Protein structure generation via folding diffusion
Kevin E. Wu, Kevin K. Yang, Rianne van den Berg, James Y. Zou, Alex X. Lu, Ava P. Amini
TL;DR
This work introduces FoldingDiff, a diffusion-based model that directly generates protein backbone structures by diffusing over a six-angle internal representation per residue, removing the need for equivariant 3D coordinates. Using a vanilla transformer as a denoiser and a wrapped-normal forward process, the model learns to produce realistic angle configurations that recapitulate native angle distributions and Ramachandran patterns, including chirality. Evaluation shows that approximately 22.7% of generated backbones are designable (scTM ≥ 0.5) with consistent diversity across replicates, and a strong reconstruction accuracy (>0.95 TM-score on average) indicates faithful geometry. The work provides substantial open-source resources and highlights a scalable, biologically-inspired path for de novo protein design, while outlining avenues to extend length, complexity, and functional integration.
Abstract
The ability to computationally generate novel yet physically foldable protein structures could lead to new biological discoveries and new treatments targeting yet incurable diseases.

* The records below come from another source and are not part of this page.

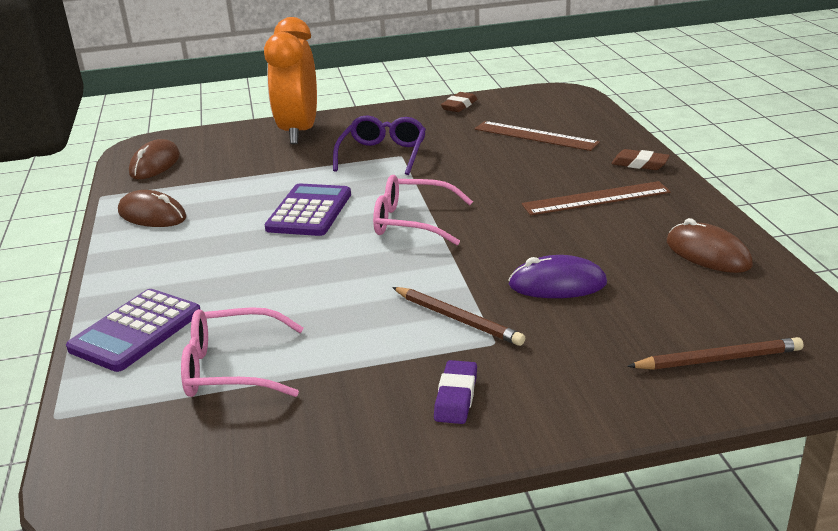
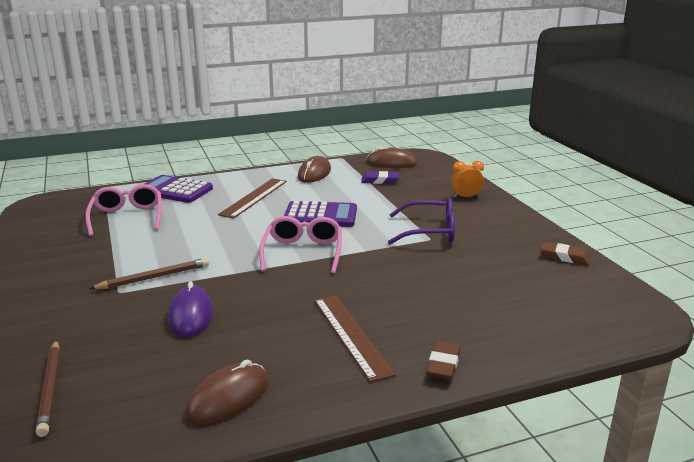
camera: 80 degrees right, 5 degrees down
orange clock [264,17,317,144] -> orange clock [451,161,484,198], size x0.42
brown pencil [392,287,525,346] -> brown pencil turned 150 degrees counterclockwise [89,258,209,289]
purple eraser [434,360,477,424] -> purple eraser moved to [361,171,399,184]
brown ruler [474,121,600,151] -> brown ruler moved to [218,178,287,219]

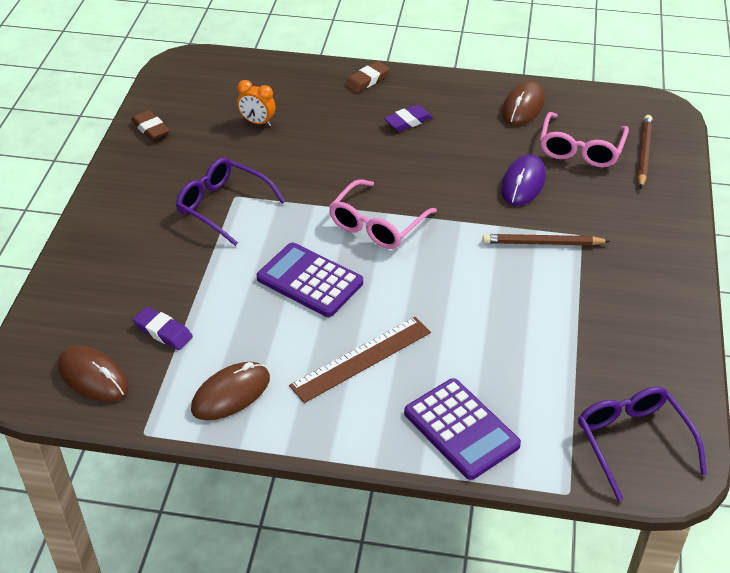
camera: 150 degrees left, 20 degrees up
pink glasses [85,184,162,236] -> pink glasses moved to [540,112,629,167]
brown mouse [186,360,269,424] -> brown mouse turned 45 degrees counterclockwise [502,81,545,126]
brown ruler [314,295,396,382] -> purple eraser [384,105,433,132]
orange clock [451,161,484,198] -> orange clock moved to [237,80,276,126]
none -> purple glasses [578,387,707,501]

Despite recent advances in protein structure prediction, directly generating diverse, novel protein structures from neural networks remains difficult. In this work, we present a new diffusion-based generative model that designs protein backbone structures via a procedure that mirrors the native folding process. We describe protein backbone structure as a series of consecutive angles capturing the relative orientation of the constituent amino acid residues, and generate new structures by denoising from a random, unfolded state towards a stable folded structure. Not only does this mirror how proteins biologically twist into energetically favorable conformations, the inherent shift and rotational invariance of this representation crucially alleviates the need for complex equivariant networks. We train a denoising diffusion probabilistic model with a simple transformer backbone and demonstrate that our resulting model unconditionally generates highly realistic protein structures with complexity and structural patterns akin to those of naturally-occurring proteins. As a useful resource, we release the first open-source codebase and trained models for protein structure diffusion.